* _TASK REQUIREMENTS_
The string "cancel" appears in some lines of the entries that follow; copy each such line.

* _DATA TO USE_
◆ ◆ ◆ ◆
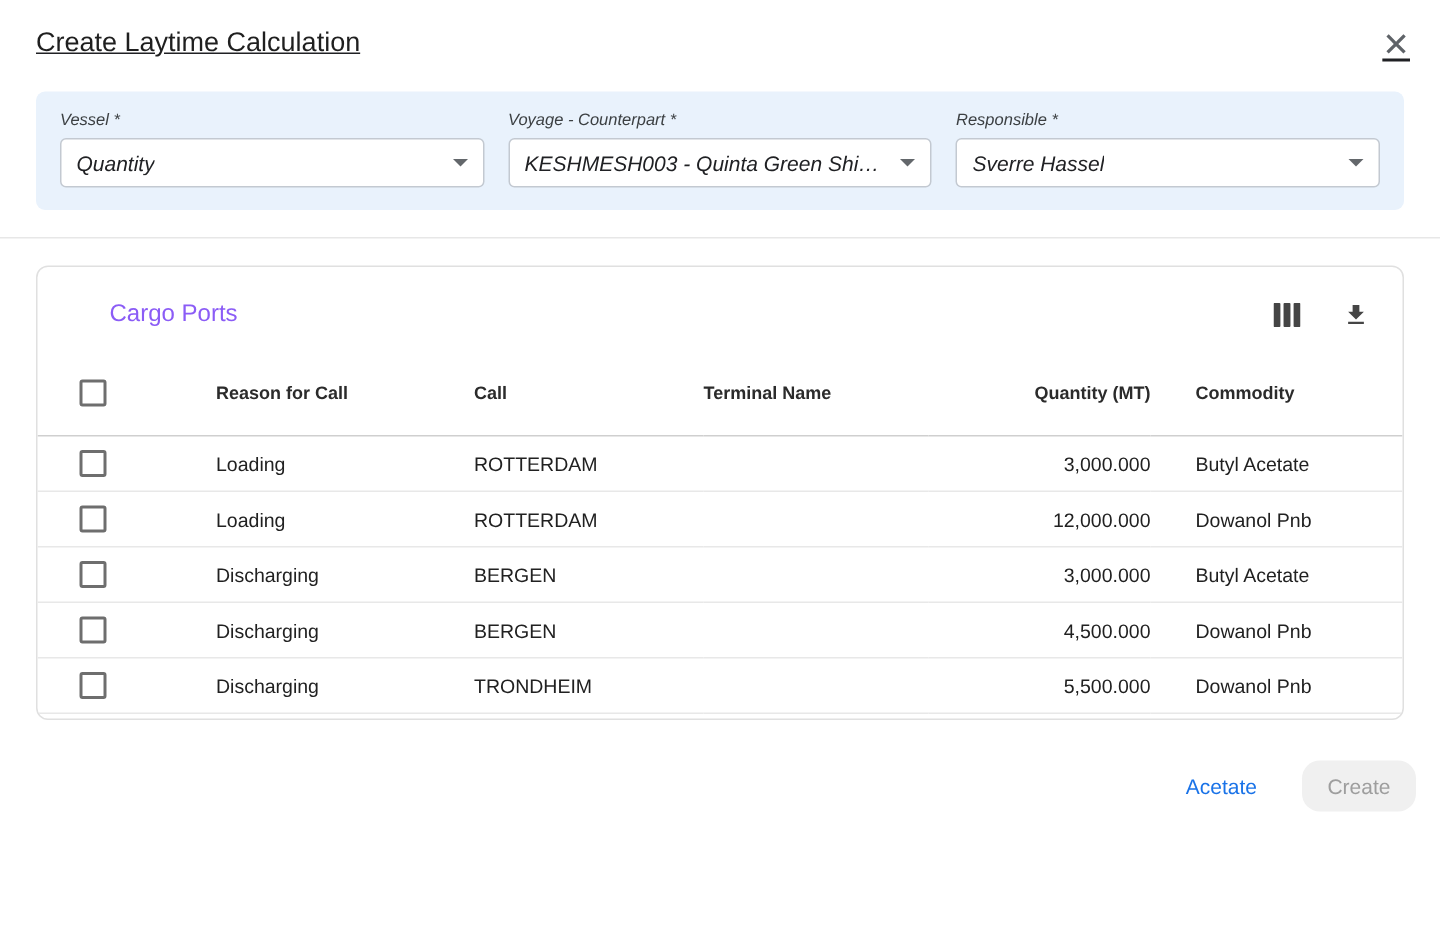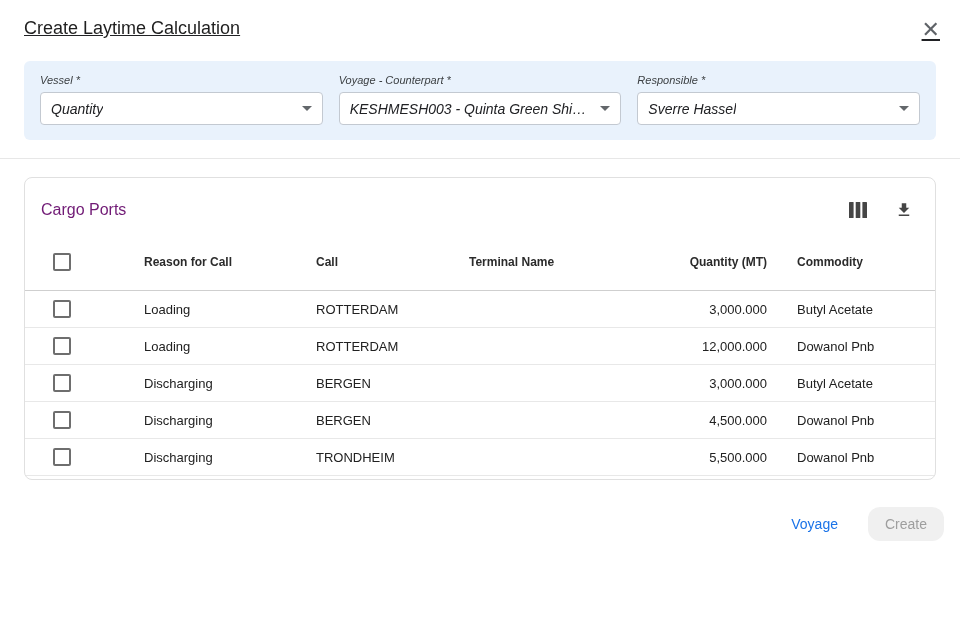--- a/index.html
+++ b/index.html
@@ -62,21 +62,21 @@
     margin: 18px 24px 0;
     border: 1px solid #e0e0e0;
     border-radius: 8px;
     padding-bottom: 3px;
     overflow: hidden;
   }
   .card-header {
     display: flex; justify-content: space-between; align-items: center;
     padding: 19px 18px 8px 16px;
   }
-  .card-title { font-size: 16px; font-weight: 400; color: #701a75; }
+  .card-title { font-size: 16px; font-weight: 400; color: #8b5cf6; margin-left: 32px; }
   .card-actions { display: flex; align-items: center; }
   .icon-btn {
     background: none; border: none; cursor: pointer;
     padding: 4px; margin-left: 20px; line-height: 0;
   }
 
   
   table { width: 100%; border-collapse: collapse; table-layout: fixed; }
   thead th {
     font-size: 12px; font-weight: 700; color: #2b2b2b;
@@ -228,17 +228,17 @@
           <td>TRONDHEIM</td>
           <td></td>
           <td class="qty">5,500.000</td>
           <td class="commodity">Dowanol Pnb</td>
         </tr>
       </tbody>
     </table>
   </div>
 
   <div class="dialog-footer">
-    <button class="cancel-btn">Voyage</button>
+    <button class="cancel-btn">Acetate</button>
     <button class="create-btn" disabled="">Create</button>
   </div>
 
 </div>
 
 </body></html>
◆ ◆ ◆ ◆
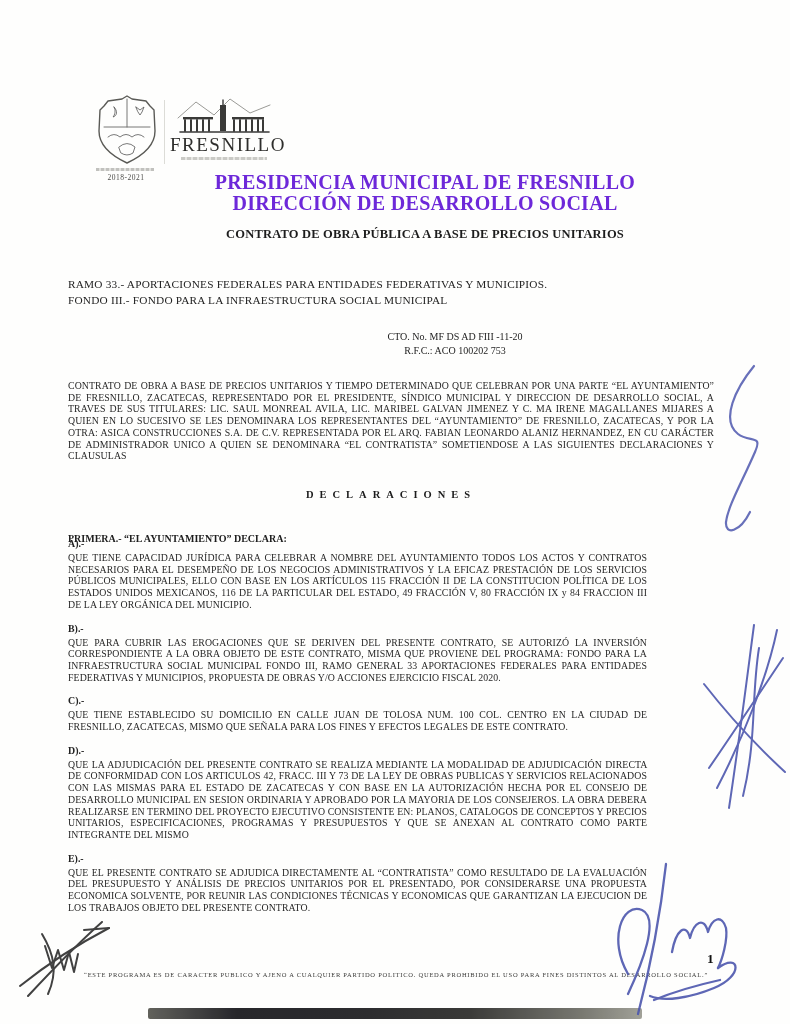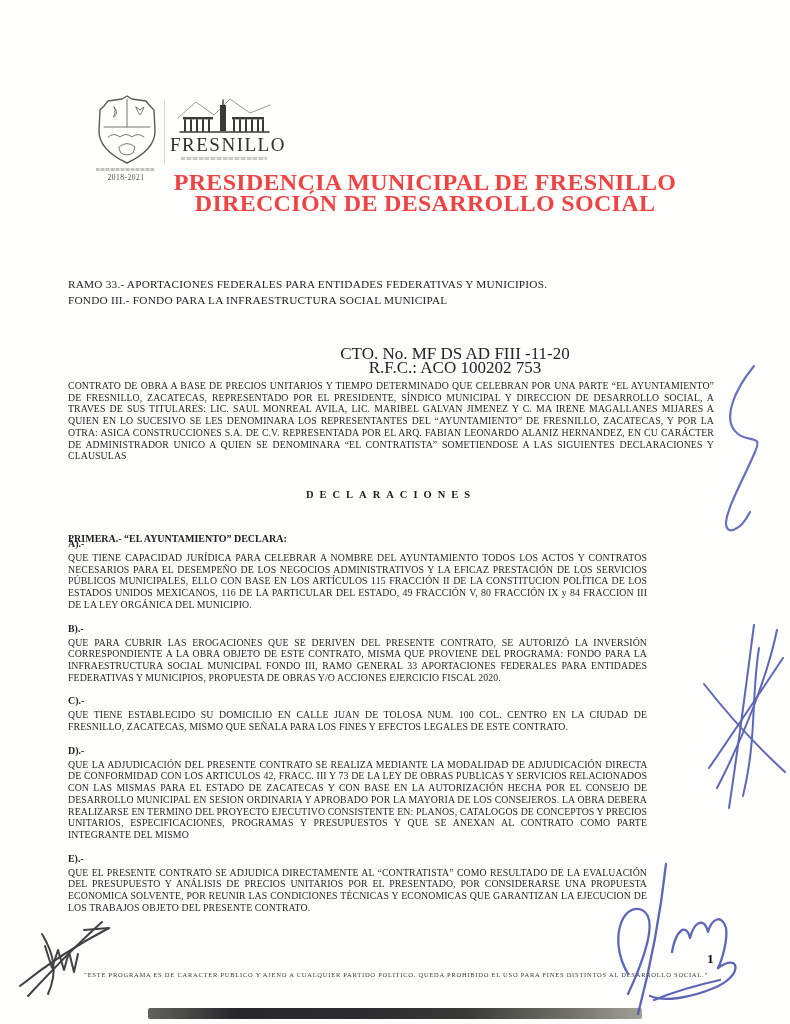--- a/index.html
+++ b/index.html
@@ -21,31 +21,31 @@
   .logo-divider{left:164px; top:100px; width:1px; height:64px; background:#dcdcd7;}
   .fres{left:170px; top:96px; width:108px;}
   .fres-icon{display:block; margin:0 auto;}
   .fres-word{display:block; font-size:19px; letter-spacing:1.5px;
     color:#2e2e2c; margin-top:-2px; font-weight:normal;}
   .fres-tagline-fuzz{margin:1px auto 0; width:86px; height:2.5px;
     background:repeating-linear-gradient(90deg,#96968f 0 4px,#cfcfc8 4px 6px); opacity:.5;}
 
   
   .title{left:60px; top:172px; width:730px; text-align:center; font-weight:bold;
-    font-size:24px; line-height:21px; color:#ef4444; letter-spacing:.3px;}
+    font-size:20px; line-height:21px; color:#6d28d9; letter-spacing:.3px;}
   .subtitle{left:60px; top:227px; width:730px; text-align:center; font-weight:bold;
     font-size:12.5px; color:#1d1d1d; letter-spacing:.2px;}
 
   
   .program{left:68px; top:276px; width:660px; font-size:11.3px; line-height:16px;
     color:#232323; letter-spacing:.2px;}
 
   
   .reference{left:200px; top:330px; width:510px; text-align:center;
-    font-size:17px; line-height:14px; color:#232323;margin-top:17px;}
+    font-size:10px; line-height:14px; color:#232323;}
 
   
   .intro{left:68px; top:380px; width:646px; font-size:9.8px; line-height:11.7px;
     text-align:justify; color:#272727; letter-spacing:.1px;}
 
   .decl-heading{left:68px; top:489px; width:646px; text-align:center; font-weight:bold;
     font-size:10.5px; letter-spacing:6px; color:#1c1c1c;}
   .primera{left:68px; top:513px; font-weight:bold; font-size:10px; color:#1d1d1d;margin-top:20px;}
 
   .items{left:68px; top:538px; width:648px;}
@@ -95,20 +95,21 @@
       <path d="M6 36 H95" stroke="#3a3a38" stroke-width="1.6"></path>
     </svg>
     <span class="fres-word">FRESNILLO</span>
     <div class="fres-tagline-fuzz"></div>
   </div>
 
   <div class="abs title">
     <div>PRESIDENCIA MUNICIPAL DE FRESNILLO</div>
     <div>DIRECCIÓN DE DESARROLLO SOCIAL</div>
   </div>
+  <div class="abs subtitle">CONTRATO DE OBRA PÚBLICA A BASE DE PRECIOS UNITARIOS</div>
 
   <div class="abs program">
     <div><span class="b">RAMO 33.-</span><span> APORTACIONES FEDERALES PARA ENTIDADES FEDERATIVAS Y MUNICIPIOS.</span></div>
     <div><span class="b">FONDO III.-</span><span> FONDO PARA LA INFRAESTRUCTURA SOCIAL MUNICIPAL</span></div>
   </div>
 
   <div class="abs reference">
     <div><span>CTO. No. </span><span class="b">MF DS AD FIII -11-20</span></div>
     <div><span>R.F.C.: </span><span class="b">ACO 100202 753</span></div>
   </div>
◆ ◆ ◆ ◆
* _RESULT FOR THIS EXERCISE_
-    <button class="cancel-btn">Voyage</button>
+    <button class="cancel-btn">Acetate</button>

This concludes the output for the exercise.